Le grave problème de la nomination des juges par Ottawa mérite d’être débattu

Antoine Robitaille
À part peut-être la loi 96 sur le français, le seul autre sujet non trumpien et proprement québécois à avoir été abordé pendant cette campagne fédérale est celui de la nomination des juges.
D’accord, cette question ne soulève pas les passions dans nos autobus. Mais elle constitue pourtant un problème fondamental, un «vice du Dominion».
Le 8 avril, le gouvernement Legault déposait une importante motion, qui sera débattue la semaine prochaine à l’Assnat. Celle-ci réclame une modification à la Constitution visant à préciser ceci: que désormais, les juges des cours supérieures et d’appel du Québec soient choisis parmi des noms «recommandés par le gouvernement du Québec».
Actuellement, seuls les juges des cours dites «inférieures» (Cour du Québec, tribunaux administratifs du logement, du travail, etc.) sont nommés par Québec.

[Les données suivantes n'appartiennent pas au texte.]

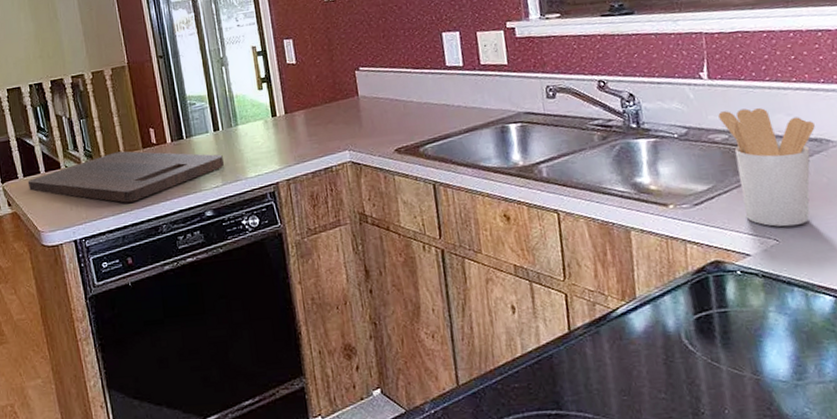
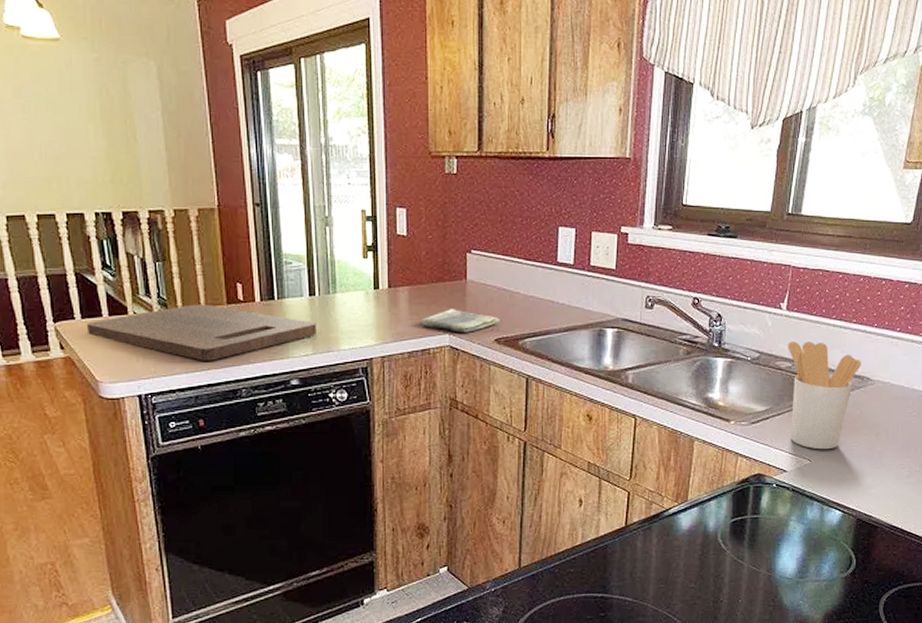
dish towel: none [319,125,397,148] -> present [420,309,500,332]

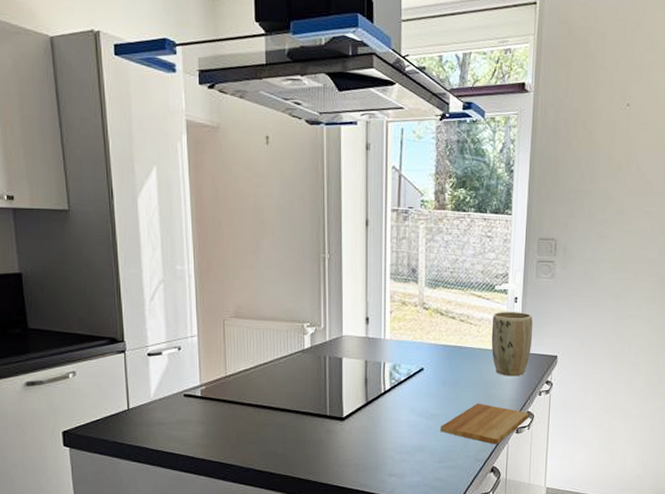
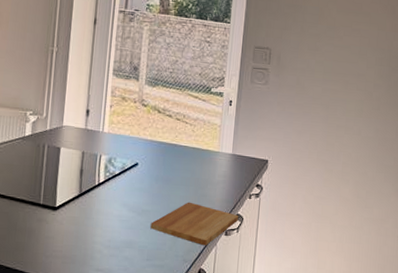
plant pot: present [491,312,533,376] -> none [205,113,246,178]

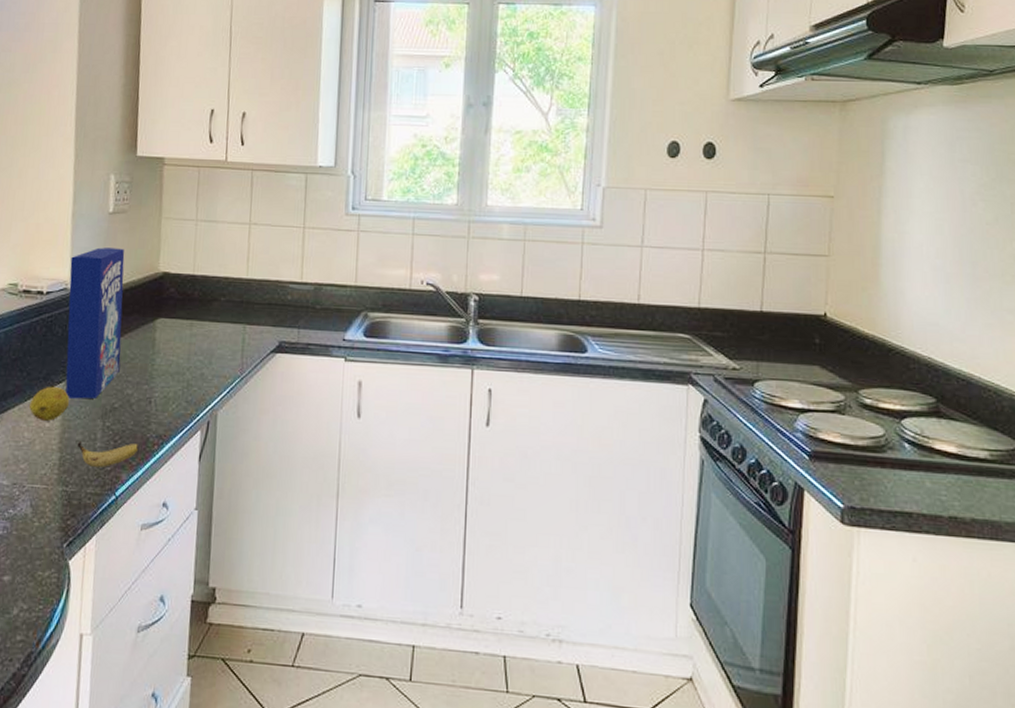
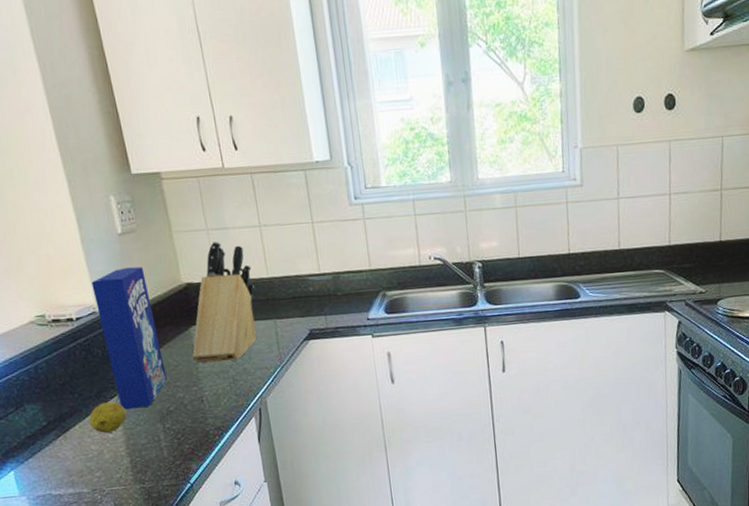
banana: present [77,440,140,467] -> none [143,438,202,464]
knife block: none [151,232,232,363] -> present [192,240,257,364]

Pour les cours supérieures et d’appel, c’est le gouvernement à Ottawa qui nomme unilatéralement les juges. Il s’agit d’un «vestige anachronique de la centralisation fédérale», comme l’a bien dit, en 1979, une commission menée par les fédéralistes Pépin et Robarts.
Exagérations
Mais pour deux juges à la retraite, Jacques Chamberland (ancien de la cour d’appel) et Daniel W. Payette (ancien de la cour supérieure), il faudrait surtout ne rien changer.
Dimanche, ils dénonçaient sur notre site web, à coups d’exagérations, l’initiative de Québec. Selon eux, vouloir que l’État fédéré qu’est le Québec ait plus de poids dans la nomination des juges de la Cour suprême du Québec et de la Cour d’appel du Québec relèverait d’un «nationalisme judiciaire fort mal avisé». Pis encore, la motion sous-tendrait que ces tribunaux supérieurs soient «illégitimes» lorsqu’il s’agit de «trancher des causes relevant du droit civil ou pire encore, de contrôler la légalité des lois adoptées par le Québec».
• Regardez aussi ce podcast vidéo tiré de l'émission de Benoit Dutrizac, diffusée sur les plateformes QUB et simultanément sur le 99.5 FM Montréal :
Déficit fédératif
Nos deux anciens magistrats semblent refuser de voir le grave problème dénoncé pourtant par de multiples experts: notre mode de nomination contrevient aux principes du fédéralisme, ce qui est admirablement démontré dans le rapport Proulx-Rousseau déposé l’automne dernier.
Par exemple, nos cours supérieures tranchent des différends constitutionnels entre les provinces et Ottawa. Mais c’est Ottawa qui nomme l’arbitre, systématiquement.
Pour illustrer le problème, imaginons que, dans les séries éliminatoires de hockey, les dirigeants d’une équipe désigneraient toujours ceux qui porteront le gilet rayé. Des questions sur les décisions de ces derniers se poseraient inévitablement.
Comme on se pose des questions, par exemple, sur les fameux jugements des années 1980 qui ont avalisé le coup de force constitutionnel de P.E. Trudeau, qui avait nommé presque tous les juges (dont son ancien conseiller consti!).
Partisanerie
Aujourd’hui, le mode de nomination fédéral est beaucoup moins imperméable à la partisanerie que celui de Québec. De nombreuses enquêtes de journalistes ont, depuis 10 ans, prouvé l’ingérence politique du PLC dans les nominations à la magistrature.
Une étude du professeur de droit Guillaume Rousseau, de l’Université de Sherbrooke, dont Le Journal a publié les résultats l’an dernier, a démontré que les juges nommés par Justin Trudeau depuis 2016 avaient tendance à produire des jugements «trudeauistes».